START Information supplied

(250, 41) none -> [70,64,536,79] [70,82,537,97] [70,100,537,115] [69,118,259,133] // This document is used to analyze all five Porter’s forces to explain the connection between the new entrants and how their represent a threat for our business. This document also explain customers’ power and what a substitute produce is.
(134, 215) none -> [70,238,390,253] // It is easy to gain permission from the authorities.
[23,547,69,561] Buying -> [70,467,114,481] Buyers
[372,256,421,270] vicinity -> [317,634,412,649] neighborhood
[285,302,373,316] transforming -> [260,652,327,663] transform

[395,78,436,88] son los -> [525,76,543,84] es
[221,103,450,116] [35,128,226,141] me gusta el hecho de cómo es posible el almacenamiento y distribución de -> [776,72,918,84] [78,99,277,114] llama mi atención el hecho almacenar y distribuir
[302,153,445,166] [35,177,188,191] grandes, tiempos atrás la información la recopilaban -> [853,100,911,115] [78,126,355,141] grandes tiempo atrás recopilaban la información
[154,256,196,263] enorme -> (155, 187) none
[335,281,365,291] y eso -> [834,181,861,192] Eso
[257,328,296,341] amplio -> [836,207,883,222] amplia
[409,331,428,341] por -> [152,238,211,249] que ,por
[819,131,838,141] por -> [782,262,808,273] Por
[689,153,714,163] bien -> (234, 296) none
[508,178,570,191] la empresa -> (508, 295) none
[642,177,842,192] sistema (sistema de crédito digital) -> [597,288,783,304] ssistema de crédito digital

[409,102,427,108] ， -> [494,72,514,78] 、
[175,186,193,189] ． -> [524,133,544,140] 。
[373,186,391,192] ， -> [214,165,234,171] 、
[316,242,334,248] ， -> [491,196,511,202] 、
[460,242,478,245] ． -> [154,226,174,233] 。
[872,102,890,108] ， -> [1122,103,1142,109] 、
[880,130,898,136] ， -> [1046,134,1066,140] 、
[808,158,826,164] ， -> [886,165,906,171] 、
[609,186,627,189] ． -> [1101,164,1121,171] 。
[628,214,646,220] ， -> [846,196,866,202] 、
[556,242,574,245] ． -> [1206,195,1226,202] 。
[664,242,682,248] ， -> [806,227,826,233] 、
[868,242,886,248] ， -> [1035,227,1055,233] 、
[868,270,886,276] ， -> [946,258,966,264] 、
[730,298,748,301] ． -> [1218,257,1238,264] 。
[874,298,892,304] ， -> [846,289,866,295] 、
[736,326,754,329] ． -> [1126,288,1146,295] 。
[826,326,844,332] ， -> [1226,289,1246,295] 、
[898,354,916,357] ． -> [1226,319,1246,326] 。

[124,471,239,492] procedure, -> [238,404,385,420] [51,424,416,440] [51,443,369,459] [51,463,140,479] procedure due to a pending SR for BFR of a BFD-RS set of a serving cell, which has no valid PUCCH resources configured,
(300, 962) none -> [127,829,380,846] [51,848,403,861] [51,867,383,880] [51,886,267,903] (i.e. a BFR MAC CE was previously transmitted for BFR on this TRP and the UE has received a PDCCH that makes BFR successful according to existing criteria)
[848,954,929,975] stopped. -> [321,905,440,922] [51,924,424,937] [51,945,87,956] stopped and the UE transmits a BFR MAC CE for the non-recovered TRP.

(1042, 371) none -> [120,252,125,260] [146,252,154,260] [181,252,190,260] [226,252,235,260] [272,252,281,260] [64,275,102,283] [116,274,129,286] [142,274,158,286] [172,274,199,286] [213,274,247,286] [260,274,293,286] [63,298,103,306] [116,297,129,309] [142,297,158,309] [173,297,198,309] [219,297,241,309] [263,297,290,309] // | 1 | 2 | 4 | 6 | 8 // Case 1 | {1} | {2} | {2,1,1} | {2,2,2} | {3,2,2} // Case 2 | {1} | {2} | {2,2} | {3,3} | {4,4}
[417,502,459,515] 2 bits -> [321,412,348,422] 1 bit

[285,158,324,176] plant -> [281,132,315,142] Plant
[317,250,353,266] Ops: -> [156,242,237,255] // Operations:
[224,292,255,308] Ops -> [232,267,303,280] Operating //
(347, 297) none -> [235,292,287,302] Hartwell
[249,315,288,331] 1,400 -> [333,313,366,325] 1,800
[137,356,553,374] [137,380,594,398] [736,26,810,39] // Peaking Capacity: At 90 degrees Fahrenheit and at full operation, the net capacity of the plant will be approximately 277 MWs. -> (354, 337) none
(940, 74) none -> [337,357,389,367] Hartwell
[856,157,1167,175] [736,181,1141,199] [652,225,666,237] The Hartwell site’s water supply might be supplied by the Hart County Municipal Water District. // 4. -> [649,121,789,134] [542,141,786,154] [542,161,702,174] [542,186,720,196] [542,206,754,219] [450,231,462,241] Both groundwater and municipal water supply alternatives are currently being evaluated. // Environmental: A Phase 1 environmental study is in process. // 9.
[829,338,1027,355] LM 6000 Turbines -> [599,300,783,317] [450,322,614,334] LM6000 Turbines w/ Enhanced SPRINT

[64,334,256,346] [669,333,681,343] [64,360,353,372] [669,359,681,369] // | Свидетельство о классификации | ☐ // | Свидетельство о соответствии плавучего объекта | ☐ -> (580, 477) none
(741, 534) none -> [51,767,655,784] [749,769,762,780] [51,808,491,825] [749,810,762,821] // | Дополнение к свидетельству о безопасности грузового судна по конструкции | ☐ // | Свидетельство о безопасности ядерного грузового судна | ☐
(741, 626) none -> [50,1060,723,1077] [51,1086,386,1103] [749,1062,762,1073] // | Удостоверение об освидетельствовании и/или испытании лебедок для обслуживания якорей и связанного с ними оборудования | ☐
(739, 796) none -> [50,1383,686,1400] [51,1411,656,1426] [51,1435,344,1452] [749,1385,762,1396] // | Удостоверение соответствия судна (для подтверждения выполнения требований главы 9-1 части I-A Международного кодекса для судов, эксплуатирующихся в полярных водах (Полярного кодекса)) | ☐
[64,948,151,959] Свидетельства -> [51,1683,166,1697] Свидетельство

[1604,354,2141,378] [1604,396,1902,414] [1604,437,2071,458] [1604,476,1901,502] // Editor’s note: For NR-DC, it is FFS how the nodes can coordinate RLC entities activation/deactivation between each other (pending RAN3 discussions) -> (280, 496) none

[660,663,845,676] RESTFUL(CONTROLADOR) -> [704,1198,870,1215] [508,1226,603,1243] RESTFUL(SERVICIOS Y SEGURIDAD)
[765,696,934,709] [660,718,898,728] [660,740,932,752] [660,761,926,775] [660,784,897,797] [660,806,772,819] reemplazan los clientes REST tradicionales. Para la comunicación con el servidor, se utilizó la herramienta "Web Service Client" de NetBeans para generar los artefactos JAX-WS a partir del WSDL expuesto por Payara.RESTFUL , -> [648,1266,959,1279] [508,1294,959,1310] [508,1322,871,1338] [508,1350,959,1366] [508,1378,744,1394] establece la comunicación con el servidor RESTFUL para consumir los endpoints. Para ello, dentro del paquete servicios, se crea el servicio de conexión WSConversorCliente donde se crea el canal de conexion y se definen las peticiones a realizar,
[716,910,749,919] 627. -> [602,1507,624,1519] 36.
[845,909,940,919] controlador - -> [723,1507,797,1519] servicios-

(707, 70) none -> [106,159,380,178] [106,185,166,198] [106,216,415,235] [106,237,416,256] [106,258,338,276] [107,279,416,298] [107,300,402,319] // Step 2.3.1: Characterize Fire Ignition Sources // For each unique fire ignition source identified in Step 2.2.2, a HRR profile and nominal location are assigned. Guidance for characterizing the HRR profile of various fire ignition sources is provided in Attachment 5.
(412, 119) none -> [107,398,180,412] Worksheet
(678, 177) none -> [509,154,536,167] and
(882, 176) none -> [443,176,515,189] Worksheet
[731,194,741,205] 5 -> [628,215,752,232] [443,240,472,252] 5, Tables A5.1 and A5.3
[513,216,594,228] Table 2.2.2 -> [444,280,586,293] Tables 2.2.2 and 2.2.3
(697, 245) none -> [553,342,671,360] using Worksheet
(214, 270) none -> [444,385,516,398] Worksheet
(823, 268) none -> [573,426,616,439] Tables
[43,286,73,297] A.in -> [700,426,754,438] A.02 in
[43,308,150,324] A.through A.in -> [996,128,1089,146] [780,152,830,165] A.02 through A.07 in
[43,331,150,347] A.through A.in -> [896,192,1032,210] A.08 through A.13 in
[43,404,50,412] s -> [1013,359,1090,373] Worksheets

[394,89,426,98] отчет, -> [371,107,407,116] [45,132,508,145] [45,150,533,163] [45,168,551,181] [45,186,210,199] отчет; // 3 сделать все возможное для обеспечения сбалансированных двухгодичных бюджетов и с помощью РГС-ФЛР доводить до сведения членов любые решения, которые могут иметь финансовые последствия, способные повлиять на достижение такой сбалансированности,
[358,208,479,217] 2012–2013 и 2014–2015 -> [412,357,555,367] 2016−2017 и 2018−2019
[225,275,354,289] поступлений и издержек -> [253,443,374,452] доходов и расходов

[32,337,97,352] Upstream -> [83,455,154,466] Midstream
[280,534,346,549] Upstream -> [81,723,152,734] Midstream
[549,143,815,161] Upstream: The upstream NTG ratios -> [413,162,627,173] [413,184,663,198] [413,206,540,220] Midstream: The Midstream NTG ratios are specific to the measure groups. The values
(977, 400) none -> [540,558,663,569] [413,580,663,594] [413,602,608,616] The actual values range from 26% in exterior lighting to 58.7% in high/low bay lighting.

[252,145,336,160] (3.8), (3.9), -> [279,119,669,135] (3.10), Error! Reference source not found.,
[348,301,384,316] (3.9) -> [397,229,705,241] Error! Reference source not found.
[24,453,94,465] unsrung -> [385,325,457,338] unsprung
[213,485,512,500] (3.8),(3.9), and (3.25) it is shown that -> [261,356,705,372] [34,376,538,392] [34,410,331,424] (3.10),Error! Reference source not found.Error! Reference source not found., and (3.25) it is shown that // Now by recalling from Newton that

END Information supplied

_The task_
In the records above, find the lines holding "Удостоверение". Copy each one.

_Your response_
(741, 626) none -> [50,1060,723,1077] [51,1086,386,1103] [749,1062,762,1073] // | Удостоверение об освидетельствовании и/или испытании лебедок для обслуживания якорей и связанного с ними оборудования | ☐
(739, 796) none -> [50,1383,686,1400] [51,1411,656,1426] [51,1435,344,1452] [749,1385,762,1396] // | Удостоверение соответствия судна (для подтверждения выполнения требований главы 9-1 части I-A Международного кодекса для судов, эксплуатирующихся в полярных водах (Полярного кодекса)) | ☐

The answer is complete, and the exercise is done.